5 – Na atualidade em conseqüência da predominância de políticas sociais e trabalhistas regressivas, acentua-se a exigência do cumprimento de um direito humano básico: o trabalho para todo cidadão apto. A resposta a esse grave problema produzido pelo capitalismo contemporâneo, sem dúvida, está na questão essencial da retomada do desenvolvimento econômico em elevado ritmo. Mas, ao mesmo tempo, em virtude do crescimento da produtividade, com o incessante advento das técnicas modernas, a possibilidade de se ampliar os postos de trabalho reside na diminuição da jornada de trabalho, garantido-se o mesmo salário. A defesa de uma jornada de trabalho de 40 horas semanais e mais adiante de 35 horas é justa e condiz com o estágio do desenvolvimento econômico brasileiro e propiciaria a multiplicação de novos postos de trabalho, tendo presente enfrentar esse grave problema econômico-social.
6 – A questão democrática se insere dentre os fundamentos de um novo programa de reconstrução nacional. Com o inexorável processo de concentração e centralização do capital e da riqueza levado a cabo pelo capitalismo de nossos dias, este sistema vai se tornando mais antidemocrático em toda sua história.

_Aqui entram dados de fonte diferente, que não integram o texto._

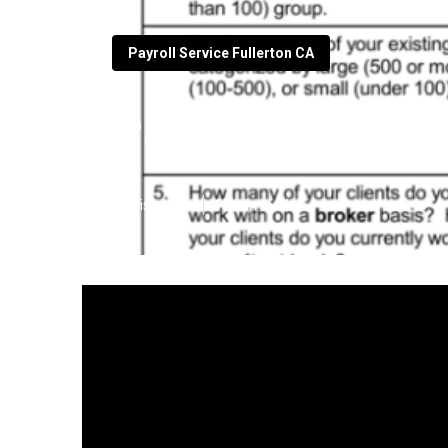
Payroll Service Fullerton CA
Payroll And Ser
Published en
19 min read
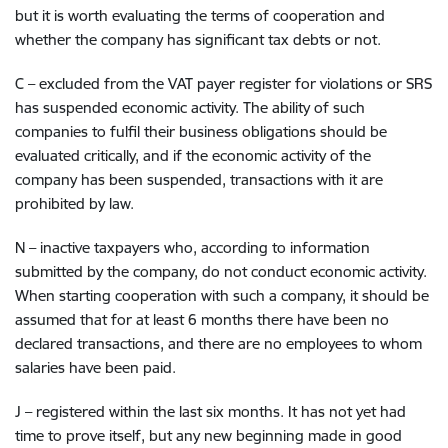
but it is worth evaluating the terms of cooperation and
whether the company has significant tax debts or not.
C – excluded from the VAT payer register for violations or SRS
has suspended economic activity.
The ability of such
companies to fulfil their business obligations should be
evaluated critically, and if the economic activity of the
company has been suspended, transactions with it are
prohibited by law.
N – inactive taxpayers who, according to information
submitted by the company, do not conduct economic activity.
When starting cooperation with such a company, it should be
assumed that for at least 6 months there have been no
declared transactions, and there are no employees to whom
salaries have been paid.
J – registered within the last six months.
It has not yet had
time to prove itself, but any new beginning made in good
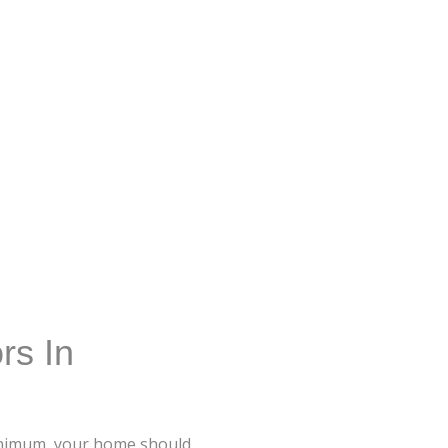
rs In
minimum, your home should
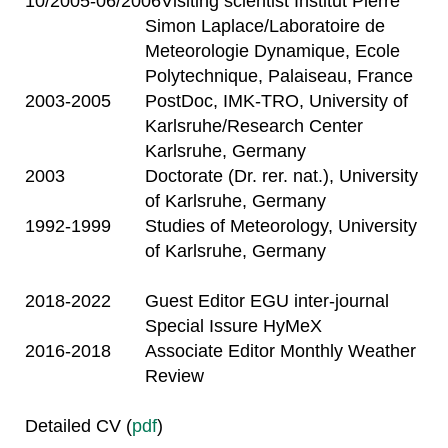
10/2005-06/2006
Visiting scientist Institut Pierre
Simon Laplace/Laboratoire de
Meteorologie Dynamique, Ecole
Polytechnique, Palaiseau, France
2003-2005
PostDoc, IMK-TRO, University of
Karlsruhe/Research Center
Karlsruhe, Germany
2003
Doctorate (Dr. rer. nat.), University
of Karlsruhe, Germany
1992-1999
Studies of Meteorology, University
of Karlsruhe, Germany
2018-2022
Guest Editor EGU inter-journal
Special Issure HyMeX
2016-2018
Associate Editor Monthly Weather
Review
Detailed CV (
pdf
)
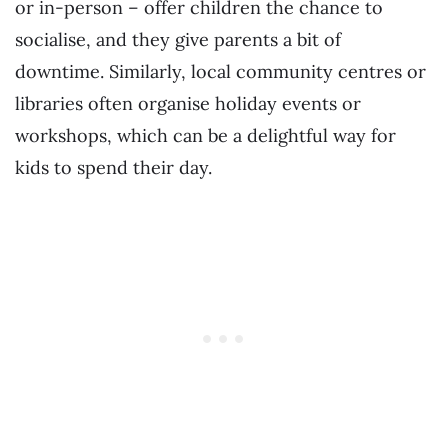
or in-person – offer children the chance to
socialise, and they give parents a bit of
downtime. Similarly, local community centres or
libraries often organise holiday events or
workshops, which can be a delightful way for
kids to spend their day.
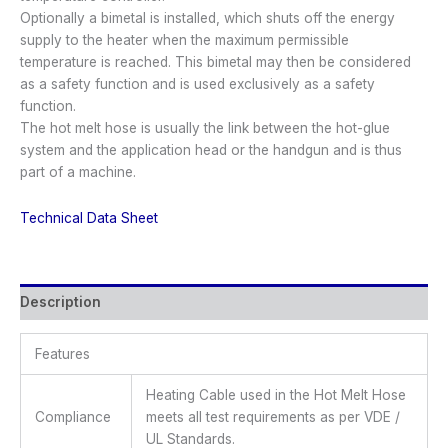
Optionally a bimetal is installed, which shuts off the energy
supply to the heater when the maximum permissible
temperature is reached. This bimetal may then be considered
as a safety function and is used exclusively as a safety
function.
The hot melt hose is usually the link between the hot-glue
system and the application head or the handgun and is thus
part of a machine.
Technical Data Sheet
Description
Features
Heating Cable used in the Hot Melt Hose
Compliance
meets all test requirements as per VDE /
UL Standards.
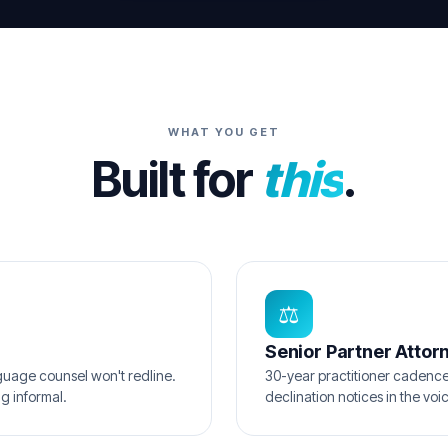
WHAT YOU GET
Built for
this
.
⚖️
Senior Partner Attor
uage counsel won't redline.
30-year practitioner cadenc
g informal.
declination notices in the vo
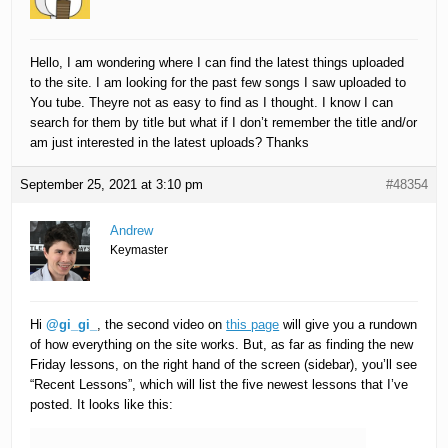
Hello, I am wondering where I can find the latest things uploaded
to the site. I am looking for the past few songs I saw uploaded to
You tube. Theyre not as easy to find as I thought. I know I can
search for them by title but what if I don’t remember the title and/or
am just interested in the latest uploads? Thanks
September 25, 2021 at 3:10 pm
#48354
Andrew
Keymaster
Hi
@gi_gi_
, the second video on
this page
will give you a rundown
of how everything on the site works. But, as far as finding the new
Friday lessons, on the right hand of the screen (sidebar), you’ll see
“Recent Lessons”, which will list the five newest lessons that I’ve
posted. It looks like this:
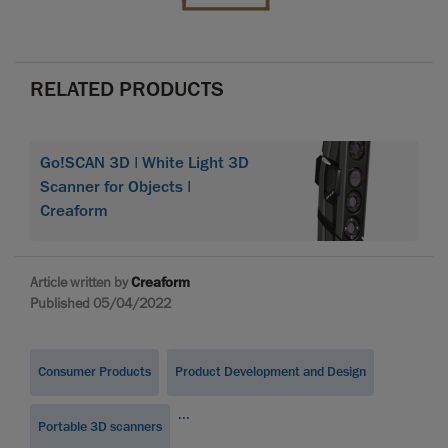
RELATED PRODUCTS
Go!SCAN 3D | White Light 3D
Scanner for Objects |
Creaform
Article written by
Creaform
Published 05/04/2022
Consumer Products
Product Development and Design
...
Portable 3D scanners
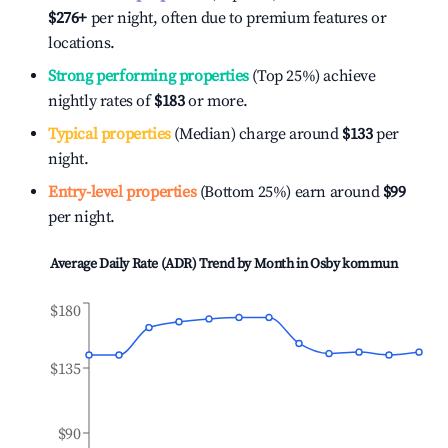
$276
+
per night, often due to premium features or
locations.
Strong performing properties
(Top 25%) achieve
nightly rates of
$183
or more.
Typical properties
(Median) charge around
$133
per
night.
Entry-level properties
(Bottom 25%) earn around
$99
per night.
Average Daily Rate (ADR) Trend by Month in
Osby kommun
$180
$135
$90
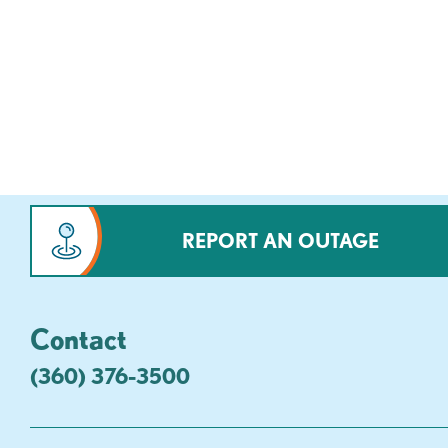
REPORT AN OUTAGE
Contact
(360) 376-3500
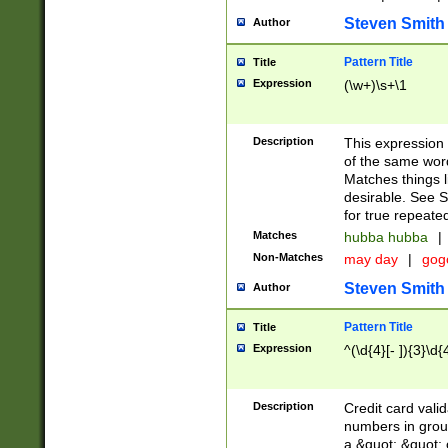
Steven Smith
Author
Pattern Title
Title
Expression
(\w+)\s+\1
Description
This expression
of the same word
Matches things l
desirable. See S
for true repeate
Matches
hubba hubba
|
Non-Matches
may day
|
gog
Steven Smith
Author
Pattern Title
Title
Expression
^(\d{4}[- ]){3}\d{
Description
Credit card valid
numbers in group
a &quot; &quot; o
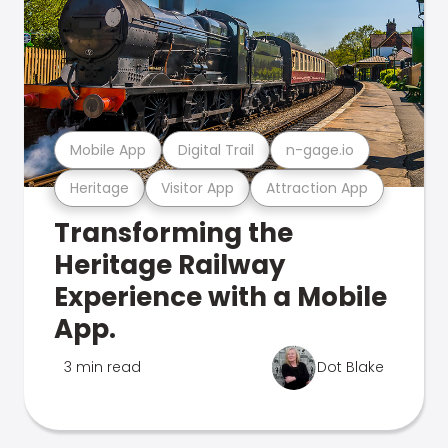
Mobile App
Digital Trail
n-gage.io
Heritage
Visitor App
Attraction App
Transforming the
Heritage Railway
Experience with a Mobile
App.
3 min read
Dot Blake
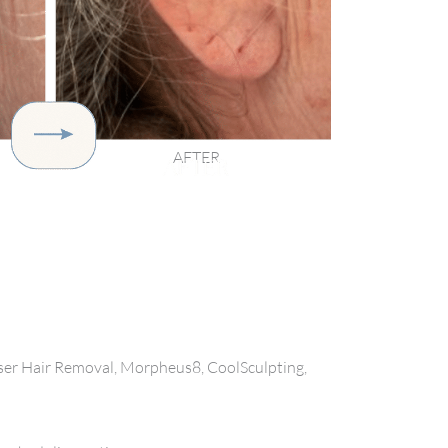
AFTER
aser Hair Removal, Morpheus8, CoolSculpting,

Um novo programa democrático tem de começar a edificar um modo de universalidade, que garanta o acesso igual a todos, à saúde, educação, moradia e terra para quem nela queira trabalhar; e recomposição do salário mínimo. Entretanto, compõe sobretudo a luta democrática, o alcance da mais ampla liberdade política pela maioria da população. A reforma política defendida pelo governo tem uma natureza fortemente autoritária, antiplural e antidemocrática, encontrando justas resistências até da própria base política governamental. Essa reforma procura impedir a representação parlamentar dos pequenos e até dos médios partidos. O PCdoB reafirma sua posição em defesa do sistema de eleição proporcional e do financiamento público das campanhas eleitorais, por serem mais democráticos. É contrario à volta do entulho autoritário ou da cópia de modelos elitistas de fora, expressos no sistema do voto distrital misto, na cláusula de barreira e na proibição das coligações nas eleições parlamentares.
7 – O governo de reconstrução nacional convocará uma Assembléia Nacional Constituinte que expresse um novo pacto político e social, preservando a soberania do país, ampliando a democracia.
A par do esforço de compor amplas forças políticas contrárias à política neoliberal, a situação atual reclama a crescente unidade e intervenção política do movimento oposicionista popular, em pequenas ou grandes manifestações, exigindo um novo governo, democrático, de reconstrução nacional e que atenda aos anseios populares, denunciando as privatizações em curso e a corrupção, instando o povo a desmascarar o modelo neoliberal e infundindo confiança em que é possível outro rumo para o Brasil.
Renato Rabelo é vice-presidente do PCdoB.